Stored items:
▼
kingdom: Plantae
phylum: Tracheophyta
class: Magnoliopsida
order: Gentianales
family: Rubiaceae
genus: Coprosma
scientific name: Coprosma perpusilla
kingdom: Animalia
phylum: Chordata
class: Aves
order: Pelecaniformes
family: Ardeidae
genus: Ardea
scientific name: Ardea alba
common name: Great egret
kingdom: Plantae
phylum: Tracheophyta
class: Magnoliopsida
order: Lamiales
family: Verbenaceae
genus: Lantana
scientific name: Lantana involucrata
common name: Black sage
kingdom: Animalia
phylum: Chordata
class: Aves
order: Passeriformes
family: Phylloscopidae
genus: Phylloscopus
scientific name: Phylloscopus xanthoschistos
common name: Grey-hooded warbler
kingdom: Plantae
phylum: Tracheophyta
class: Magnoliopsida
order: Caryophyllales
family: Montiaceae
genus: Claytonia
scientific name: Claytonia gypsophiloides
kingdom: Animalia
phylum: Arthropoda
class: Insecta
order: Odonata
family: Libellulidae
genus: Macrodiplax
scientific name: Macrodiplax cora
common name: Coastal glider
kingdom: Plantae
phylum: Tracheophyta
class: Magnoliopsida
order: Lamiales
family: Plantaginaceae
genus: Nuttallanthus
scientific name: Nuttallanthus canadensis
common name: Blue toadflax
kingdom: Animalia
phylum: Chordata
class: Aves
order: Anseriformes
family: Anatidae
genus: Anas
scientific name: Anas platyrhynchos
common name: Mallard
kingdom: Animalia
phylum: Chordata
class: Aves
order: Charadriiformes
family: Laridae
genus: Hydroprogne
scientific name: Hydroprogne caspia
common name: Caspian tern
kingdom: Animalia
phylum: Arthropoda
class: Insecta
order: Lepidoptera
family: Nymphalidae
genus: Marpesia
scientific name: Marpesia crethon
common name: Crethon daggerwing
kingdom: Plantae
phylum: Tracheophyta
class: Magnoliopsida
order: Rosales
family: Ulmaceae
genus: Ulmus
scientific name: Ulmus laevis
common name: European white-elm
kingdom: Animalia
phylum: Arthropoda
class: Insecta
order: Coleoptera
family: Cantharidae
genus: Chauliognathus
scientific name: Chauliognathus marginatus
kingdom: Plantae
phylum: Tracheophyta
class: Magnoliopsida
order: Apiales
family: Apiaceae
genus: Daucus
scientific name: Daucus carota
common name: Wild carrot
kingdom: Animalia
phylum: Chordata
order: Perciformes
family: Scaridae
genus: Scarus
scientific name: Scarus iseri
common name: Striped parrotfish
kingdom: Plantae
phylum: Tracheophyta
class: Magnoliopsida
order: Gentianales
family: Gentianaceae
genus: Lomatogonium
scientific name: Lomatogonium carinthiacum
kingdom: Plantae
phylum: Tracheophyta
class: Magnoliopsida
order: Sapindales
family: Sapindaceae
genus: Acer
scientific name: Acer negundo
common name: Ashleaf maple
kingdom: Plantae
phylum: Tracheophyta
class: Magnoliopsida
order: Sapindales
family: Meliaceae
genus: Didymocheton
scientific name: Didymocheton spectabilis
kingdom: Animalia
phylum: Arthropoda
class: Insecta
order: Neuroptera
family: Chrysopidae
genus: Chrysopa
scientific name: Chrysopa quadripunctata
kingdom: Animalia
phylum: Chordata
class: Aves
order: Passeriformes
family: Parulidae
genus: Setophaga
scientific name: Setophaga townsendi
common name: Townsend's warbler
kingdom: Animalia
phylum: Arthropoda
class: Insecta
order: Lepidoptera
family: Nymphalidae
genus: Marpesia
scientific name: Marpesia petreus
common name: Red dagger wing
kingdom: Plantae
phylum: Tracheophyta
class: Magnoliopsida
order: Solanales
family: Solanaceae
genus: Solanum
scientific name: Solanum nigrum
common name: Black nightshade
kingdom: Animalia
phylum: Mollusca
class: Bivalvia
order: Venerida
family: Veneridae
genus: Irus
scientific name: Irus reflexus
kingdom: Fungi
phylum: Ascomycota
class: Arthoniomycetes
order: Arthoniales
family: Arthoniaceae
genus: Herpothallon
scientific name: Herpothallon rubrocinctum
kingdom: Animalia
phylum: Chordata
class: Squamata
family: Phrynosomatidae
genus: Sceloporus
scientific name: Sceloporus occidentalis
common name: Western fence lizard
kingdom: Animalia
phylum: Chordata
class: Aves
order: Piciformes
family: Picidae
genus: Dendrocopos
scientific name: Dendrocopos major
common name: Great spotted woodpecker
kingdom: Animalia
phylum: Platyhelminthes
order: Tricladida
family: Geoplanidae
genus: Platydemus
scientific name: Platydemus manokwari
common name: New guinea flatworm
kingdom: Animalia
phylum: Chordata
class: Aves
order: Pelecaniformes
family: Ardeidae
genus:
▲
Exercise:
Can you pull every line out of the entries above and reproduce each one word for word?

Written solution:
kingdom: Plantae
phylum: Tracheophyta
class: Magnoliopsida
order: Gentianales
family: Rubiaceae
genus: Coprosma
scientific name: Coprosma perpusilla
kingdom: Animalia
phylum: Chordata
class: Aves
order: Pelecaniformes
family: Ardeidae
genus: Ardea
scientific name: Ardea alba
common name: Great egret
kingdom: Plantae
phylum: Tracheophyta
class: Magnoliopsida
order: Lamiales
family: Verbenaceae
genus: Lantana
scientific name: Lantana involucrata
common name: Black sage
kingdom: Animalia
phylum: Chordata
class: Aves
order: Passeriformes
family: Phylloscopidae
genus: Phylloscopus
scientific name: Phylloscopus xanthoschistos
common name: Grey-hooded warbler
kingdom: Plantae
phylum: Tracheophyta
class: Magnoliopsida
order: Caryophyllales
family: Montiaceae
genus: Claytonia
scientific name: Claytonia gypsophiloides
kingdom: Animalia
phylum: Arthropoda
class: Insecta
order: Odonata
family: Libellulidae
genus: Macrodiplax
scientific name: Macrodiplax cora
common name: Coastal glider
kingdom: Plantae
phylum: Tracheophyta
class: Magnoliopsida
order: Lamiales
family: Plantaginaceae
genus: Nuttallanthus
scientific name: Nuttallanthus canadensis
common name: Blue toadflax
kingdom: Animalia
phylum: Chordata
class: Aves
order: Anseriformes
family: Anatidae
genus: Anas
scientific name: Anas platyrhynchos
common name: Mallard
kingdom: Animalia
phylum: Chordata
class: Aves
order: Charadriiformes
family: Laridae
genus: Hydroprogne
scientific name: Hydroprogne caspia
common name: Caspian tern
kingdom: Animalia
phylum: Arthropoda
class: Insecta
order: Lepidoptera
family: Nymphalidae
genus: Marpesia
scientific name: Marpesia crethon
common name: Crethon daggerwing
kingdom: Plantae
phylum: Tracheophyta
class: Magnoliopsida
order: Rosales
family: Ulmaceae
genus: Ulmus
scientific name: Ulmus laevis
common name: European white-elm
kingdom: Animalia
phylum: Arthropoda
class: Insecta
order: Coleoptera
family: Cantharidae
genus: Chauliognathus
scientific name: Chauliognathus marginatus
kingdom: Plantae
phylum: Tracheophyta
class: Magnoliopsida
order: Apiales
family: Apiaceae
genus: Daucus
scientific name: Daucus carota
common name: Wild carrot
kingdom: Animalia
phylum: Chordata
order: Perciformes
family: Scaridae
genus: Scarus
scientific name: Scarus iseri
common name: Striped parrotfish
kingdom: Plantae
phylum: Tracheophyta
class: Magnoliopsida
order: Gentianales
family: Gentianaceae
genus: Lomatogonium
scientific name: Lomatogonium carinthiacum
kingdom: Plantae
phylum: Tracheophyta
class: Magnoliopsida
order: Sapindales
family: Sapindaceae
genus: Acer
scientific name: Acer negundo
common name: Ashleaf maple
kingdom: Plantae
phylum: Tracheophyta
class: Magnoliopsida
order: Sapindales
family: Meliaceae
genus: Didymocheton
scientific name: Didymocheton spectabilis
kingdom: Animalia
phylum: Arthropoda
class: Insecta
order: Neuroptera
family: Chrysopidae
genus: Chrysopa
scientific name: Chrysopa quadripunctata
kingdom: Animalia
phylum: Chordata
class: Aves
order: Passeriformes
family: Parulidae
genus: Setophaga
scientific name: Setophaga townsendi
common name: Townsend's warbler
kingdom: Animalia
phylum: Arthropoda
class: Insecta
order: Lepidoptera
family: Nymphalidae
genus: Marpesia
scientific name: Marpesia petreus
common name: Red dagger wing
kingdom: Plantae
phylum: Tracheophyta
class: Magnoliopsida
order: Solanales
family: Solanaceae
genus: Solanum
scientific name: Solanum nigrum
common name: Black nightshade
kingdom: Animalia
phylum: Mollusca
class: Bivalvia
order: Venerida
family: Veneridae
genus: Irus
scientific name: Irus reflexus
kingdom: Fungi
phylum: Ascomycota
class: Arthoniomycetes
order: Arthoniales
family: Arthoniaceae
genus: Herpothallon
scientific name: Herpothallon rubrocinctum
kingdom: Animalia
phylum: Chordata
class: Squamata
family: Phrynosomatidae
genus: Sceloporus
scientific name: Sceloporus occidentalis
common name: Western fence lizard
kingdom: Animalia
phylum: Chordata
class: Aves
order: Piciformes
family: Picidae
genus: Dendrocopos
scientific name: Dendrocopos major
common name: Great spotted woodpecker
kingdom: Animalia
phylum: Platyhelminthes
order: Tricladida
family: Geoplanidae
genus: Platydemus
scientific name: Platydemus manokwari
common name: New guinea flatworm
kingdom: Animalia
phylum: Chordata
class: Aves
order: Pelecaniformes
family: Ardeidae
genus:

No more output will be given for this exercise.